Work task a.
Answer these questions using the content filter passage below.
(i) In Example 3, which filter does the Content View process first?
(ii) What content type does Filter 1 in Example 4 use?
(iii) Which date field should be left blank so that any new non-security errata is filtered?

Source passage.
■ ■ ■ ■
Create a repository that excludes all errata, except for security updates, after a certain date. This is useful if you want to perform system updates on a regular basis with the exception of critical security updates, which must be applied immediately. This filter requires a Red Hat Enterprise Linux repository added to the Content View.

Filter:

  • Inclusion Type: Exclude
  • Content Type: Erratum (by Date and Type)
  • Filter: Select only the Bugfix and Enhancement errata types, and clear the Security errata type. Set the Date Type to Updated On. Set the Start Date to the date you want to restrict errata. Leave the End Date blank to ensure any new non-security errata is filtered.

Example 3

A combination of Example 1 and Example 2 where you only require the operating system packages and want to exclude recent bug fix and enhancement errata. This requires two filters attached to the same Content View. The Content View processes the Include filter first, then the Exclude filter.

Filter 1:

  • Inclusion Type: Include
  • Content Type: Package Group
  • Filter: Select only the Base package group

Filter 2:

  • Inclusion Type: Exclude
  • Content Type: Erratum (by Date and Type)
  • Filter: Select only the Bugfix and Enhancement errata types, and clear the Security errata type. Set the Date Type to Updated On. Set the Start Date to the date you want to restrict errata. Leave the End Date blank to ensure any new non-security errata is filtered.

Example 4

Filter a specific module stream in a Content View.

Filter 1:

  • Inclusion Type: Include
  • Content Type: Module Stream
  • Filter: Select only the specific module stream that you want for the Content View, for example ant, and click Add Module Stream.

Filter 2:

  • Inclusion Type: Exclude
  • Content Type: Package
  • Filter: Add a rule to filter any non-modular packages that you want to exclude from the Content View. If you do not filter the packages, the Content View filter includes all non-modular packages associated with the module stream ant. Add a rule to exclude all * packages, or specify the package names that you want to exclude.

For another example of how content filters work, see the following article: "How do content filters work in Satellite 6"
■ ■ ■ ■
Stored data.

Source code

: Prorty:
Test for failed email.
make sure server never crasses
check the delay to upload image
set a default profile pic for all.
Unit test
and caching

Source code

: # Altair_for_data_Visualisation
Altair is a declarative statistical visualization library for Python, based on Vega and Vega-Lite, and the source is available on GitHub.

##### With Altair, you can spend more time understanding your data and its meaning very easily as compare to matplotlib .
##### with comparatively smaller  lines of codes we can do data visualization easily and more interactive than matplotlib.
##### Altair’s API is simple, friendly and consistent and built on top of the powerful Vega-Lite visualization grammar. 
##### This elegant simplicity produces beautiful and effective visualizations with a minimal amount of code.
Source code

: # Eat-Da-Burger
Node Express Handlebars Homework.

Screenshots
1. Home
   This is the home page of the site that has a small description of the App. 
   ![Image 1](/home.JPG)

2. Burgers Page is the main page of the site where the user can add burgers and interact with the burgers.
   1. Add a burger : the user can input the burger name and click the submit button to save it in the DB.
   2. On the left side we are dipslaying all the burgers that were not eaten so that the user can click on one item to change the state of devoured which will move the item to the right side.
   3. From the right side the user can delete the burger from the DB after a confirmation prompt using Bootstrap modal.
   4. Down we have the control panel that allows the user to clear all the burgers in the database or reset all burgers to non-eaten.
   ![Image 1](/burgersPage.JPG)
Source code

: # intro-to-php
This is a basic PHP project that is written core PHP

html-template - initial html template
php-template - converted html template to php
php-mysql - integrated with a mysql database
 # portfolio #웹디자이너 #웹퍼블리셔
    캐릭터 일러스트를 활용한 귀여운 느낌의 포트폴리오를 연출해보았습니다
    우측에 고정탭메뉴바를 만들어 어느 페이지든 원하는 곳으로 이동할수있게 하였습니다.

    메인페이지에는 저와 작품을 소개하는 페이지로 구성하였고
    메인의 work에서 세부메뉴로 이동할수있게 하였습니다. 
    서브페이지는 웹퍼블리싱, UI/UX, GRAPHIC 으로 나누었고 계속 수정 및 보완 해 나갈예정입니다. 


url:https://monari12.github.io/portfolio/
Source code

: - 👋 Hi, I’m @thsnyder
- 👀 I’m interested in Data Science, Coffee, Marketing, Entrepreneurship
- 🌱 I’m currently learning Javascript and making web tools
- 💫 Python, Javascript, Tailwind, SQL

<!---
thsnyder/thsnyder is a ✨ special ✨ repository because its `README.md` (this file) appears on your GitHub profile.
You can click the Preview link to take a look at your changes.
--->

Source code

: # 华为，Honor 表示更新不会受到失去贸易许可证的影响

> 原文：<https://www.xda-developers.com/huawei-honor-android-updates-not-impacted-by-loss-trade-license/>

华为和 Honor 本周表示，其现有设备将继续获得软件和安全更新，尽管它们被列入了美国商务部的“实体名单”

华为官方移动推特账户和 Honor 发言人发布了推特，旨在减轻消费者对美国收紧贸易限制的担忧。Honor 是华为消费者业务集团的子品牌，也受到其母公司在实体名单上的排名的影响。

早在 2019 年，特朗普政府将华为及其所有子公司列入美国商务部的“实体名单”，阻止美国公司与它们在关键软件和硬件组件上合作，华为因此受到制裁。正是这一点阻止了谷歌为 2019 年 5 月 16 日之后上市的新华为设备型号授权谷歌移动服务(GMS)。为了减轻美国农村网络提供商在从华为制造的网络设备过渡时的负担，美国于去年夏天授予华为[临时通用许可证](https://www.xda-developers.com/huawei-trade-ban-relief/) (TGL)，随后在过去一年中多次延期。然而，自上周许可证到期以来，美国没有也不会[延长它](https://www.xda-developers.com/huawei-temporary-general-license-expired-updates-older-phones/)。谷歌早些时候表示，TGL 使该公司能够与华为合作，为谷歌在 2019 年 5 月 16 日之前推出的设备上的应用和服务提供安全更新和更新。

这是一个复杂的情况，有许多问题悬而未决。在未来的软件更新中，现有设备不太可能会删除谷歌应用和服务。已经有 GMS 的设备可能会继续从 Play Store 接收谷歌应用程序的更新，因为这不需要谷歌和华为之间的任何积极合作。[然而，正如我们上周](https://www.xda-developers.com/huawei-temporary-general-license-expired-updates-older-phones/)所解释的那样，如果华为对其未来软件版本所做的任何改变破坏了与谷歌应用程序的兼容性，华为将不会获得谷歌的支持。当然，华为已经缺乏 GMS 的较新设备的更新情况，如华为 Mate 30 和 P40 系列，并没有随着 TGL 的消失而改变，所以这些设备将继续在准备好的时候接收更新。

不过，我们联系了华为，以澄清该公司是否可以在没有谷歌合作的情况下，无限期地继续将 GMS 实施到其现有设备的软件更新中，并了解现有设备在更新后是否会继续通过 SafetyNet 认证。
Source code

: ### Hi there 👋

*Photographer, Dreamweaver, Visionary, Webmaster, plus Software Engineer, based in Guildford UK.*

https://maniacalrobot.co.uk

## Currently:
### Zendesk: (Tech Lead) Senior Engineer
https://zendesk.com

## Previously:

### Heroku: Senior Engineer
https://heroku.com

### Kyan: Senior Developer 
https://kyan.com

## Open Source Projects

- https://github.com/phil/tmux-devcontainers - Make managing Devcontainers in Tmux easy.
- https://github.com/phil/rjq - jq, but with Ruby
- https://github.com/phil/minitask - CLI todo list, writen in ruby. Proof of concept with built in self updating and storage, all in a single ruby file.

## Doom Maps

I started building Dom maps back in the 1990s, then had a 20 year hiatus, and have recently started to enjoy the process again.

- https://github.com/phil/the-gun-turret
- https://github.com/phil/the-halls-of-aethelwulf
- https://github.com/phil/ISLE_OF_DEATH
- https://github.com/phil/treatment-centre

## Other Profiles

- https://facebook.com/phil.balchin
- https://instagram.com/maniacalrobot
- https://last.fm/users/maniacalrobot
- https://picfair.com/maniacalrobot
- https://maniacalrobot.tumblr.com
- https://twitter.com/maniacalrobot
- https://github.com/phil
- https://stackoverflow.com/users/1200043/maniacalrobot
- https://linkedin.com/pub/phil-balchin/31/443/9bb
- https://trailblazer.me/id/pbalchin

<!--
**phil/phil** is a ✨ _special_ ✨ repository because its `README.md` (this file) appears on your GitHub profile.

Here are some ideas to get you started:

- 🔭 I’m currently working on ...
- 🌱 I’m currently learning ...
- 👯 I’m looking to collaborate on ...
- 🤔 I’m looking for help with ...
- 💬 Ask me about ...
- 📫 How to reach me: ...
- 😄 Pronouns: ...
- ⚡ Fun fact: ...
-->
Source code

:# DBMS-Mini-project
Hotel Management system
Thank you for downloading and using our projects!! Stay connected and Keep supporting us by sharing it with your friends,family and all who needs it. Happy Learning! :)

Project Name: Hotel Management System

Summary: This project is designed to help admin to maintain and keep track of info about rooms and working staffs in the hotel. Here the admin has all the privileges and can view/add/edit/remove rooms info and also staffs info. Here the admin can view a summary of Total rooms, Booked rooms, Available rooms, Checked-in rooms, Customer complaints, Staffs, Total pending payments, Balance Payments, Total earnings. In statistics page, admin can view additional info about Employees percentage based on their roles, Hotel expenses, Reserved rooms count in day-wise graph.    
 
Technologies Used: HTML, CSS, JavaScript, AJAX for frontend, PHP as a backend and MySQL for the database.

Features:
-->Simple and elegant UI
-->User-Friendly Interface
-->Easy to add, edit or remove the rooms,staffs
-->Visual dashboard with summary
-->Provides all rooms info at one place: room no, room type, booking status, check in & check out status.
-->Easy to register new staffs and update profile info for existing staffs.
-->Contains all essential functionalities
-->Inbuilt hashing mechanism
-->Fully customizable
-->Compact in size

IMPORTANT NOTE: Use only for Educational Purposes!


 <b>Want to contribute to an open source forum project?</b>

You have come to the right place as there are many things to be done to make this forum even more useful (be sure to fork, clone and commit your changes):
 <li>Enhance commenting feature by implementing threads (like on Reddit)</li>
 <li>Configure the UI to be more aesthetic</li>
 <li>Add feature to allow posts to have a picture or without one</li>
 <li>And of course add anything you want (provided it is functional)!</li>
■ ■ ■ ■
Work task b. Return every line of the listing above that contains the string "이동할수있게".

Exercise solution a.
(i) The Include filter.
(ii) Module Stream.
(iii) The End Date.

Exercise solution b.
    우측에 고정탭메뉴바를 만들어 어느 페이지든 원하는 곳으로 이동할수있게 하였습니다.
    메인의 work에서 세부메뉴로 이동할수있게 하였습니다. 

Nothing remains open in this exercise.